(Exercise materials Opens)
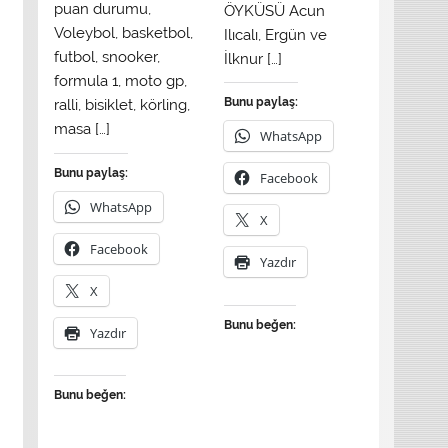
puan durumu,
ÖYKÜSÜ Acun
Voleybol, basketbol,
Ilıcalı, Ergün ve
futbol, snooker,
İlknur […]
formula 1, moto gp,
Bunu paylaş:
ralli, bisiklet, körling,
masa […]
WhatsApp
Bunu paylaş:
Facebook
WhatsApp
X
Facebook
Yazdır
X
Bunu beğen:
Yazdır
Bunu beğen:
(Exercise materials Closes)
*Work order*
Before duplicating the entries above, strip out the pictures and keep the rest exact.

*Answer box*
puan durumu,
ÖYKÜSÜ Acun
Voleybol, basketbol,
Ilıcalı, Ergün ve
futbol, snooker,
İlknur […]
formula 1, moto gp,
Bunu paylaş:
ralli, bisiklet, körling,
masa […]
WhatsApp
Bunu paylaş:
Facebook
WhatsApp
X
Facebook
Yazdır
X
Bunu beğen:
Yazdır
Bunu beğen:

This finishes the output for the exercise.